> **Aim**: Starting with the first line of the rows below and stopping after the line that contains "7: (243, 2)", present those lines as a numbered list with any blank lines left out.
***** Data provided
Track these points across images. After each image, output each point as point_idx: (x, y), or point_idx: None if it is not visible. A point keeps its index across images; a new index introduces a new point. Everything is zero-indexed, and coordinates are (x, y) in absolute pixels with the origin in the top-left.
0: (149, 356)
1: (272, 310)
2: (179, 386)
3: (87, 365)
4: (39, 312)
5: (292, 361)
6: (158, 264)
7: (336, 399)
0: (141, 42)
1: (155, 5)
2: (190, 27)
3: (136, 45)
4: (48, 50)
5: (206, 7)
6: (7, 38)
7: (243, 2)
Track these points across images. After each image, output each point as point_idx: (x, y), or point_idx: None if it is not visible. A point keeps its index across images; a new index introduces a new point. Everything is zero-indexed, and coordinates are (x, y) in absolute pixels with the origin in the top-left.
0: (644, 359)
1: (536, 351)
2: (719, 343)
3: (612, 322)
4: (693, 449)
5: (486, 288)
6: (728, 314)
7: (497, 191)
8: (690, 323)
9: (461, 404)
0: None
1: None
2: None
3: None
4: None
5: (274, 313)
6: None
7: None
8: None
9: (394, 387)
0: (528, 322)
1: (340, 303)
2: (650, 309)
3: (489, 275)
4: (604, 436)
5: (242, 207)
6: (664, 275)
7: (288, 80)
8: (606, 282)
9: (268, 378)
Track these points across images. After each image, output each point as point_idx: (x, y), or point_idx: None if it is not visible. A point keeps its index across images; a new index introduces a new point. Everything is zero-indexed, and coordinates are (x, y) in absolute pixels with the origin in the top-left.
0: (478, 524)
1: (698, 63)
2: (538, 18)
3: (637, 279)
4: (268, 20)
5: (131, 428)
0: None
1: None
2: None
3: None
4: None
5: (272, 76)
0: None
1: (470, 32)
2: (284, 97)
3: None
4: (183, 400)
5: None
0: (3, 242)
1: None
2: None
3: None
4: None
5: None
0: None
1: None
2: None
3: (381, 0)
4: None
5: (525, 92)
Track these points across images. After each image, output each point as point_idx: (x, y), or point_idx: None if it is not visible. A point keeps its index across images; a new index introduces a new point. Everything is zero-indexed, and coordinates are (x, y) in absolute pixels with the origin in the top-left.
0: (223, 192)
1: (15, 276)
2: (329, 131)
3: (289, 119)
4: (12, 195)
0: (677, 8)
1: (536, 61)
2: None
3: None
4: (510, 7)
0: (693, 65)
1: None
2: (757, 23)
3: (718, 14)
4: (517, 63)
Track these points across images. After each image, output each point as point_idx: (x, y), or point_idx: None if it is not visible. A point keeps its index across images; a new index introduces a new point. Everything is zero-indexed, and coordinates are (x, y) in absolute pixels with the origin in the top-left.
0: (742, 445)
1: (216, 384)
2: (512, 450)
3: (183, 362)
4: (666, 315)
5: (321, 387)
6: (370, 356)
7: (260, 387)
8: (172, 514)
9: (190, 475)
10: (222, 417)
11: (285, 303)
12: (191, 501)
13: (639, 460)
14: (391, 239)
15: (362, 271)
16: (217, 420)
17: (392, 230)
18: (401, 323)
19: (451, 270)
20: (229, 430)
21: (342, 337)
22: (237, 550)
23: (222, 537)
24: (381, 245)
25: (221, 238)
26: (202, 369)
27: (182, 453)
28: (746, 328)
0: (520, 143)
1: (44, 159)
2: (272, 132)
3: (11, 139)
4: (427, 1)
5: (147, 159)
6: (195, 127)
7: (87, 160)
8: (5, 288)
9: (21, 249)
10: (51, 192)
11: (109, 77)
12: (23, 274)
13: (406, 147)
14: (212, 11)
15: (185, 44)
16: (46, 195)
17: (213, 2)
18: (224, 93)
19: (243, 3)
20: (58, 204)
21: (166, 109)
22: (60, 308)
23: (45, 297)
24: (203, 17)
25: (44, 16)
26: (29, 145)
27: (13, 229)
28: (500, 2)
**********
> **Task result**:
1. Track these points across images. After each image, output each point as point_idx: (x, y), or point_idx: None if it is not visible. A point keeps its index across images; a new index introduces a new point. Everything is zero-indexed, and coordinates are (x, y) in absolute pixels with the origin in the top-left.
2. 0: (149, 356)
3. 1: (272, 310)
4. 2: (179, 386)
5. 3: (87, 365)
6. 4: (39, 312)
7. 5: (292, 361)
8. 6: (158, 264)
9. 7: (336, 399)
10. 0: (141, 42)
11. 1: (155, 5)
12. 2: (190, 27)
13. 3: (136, 45)
14. 4: (48, 50)
15. 5: (206, 7)
16. 6: (7, 38)
17. 7: (243, 2)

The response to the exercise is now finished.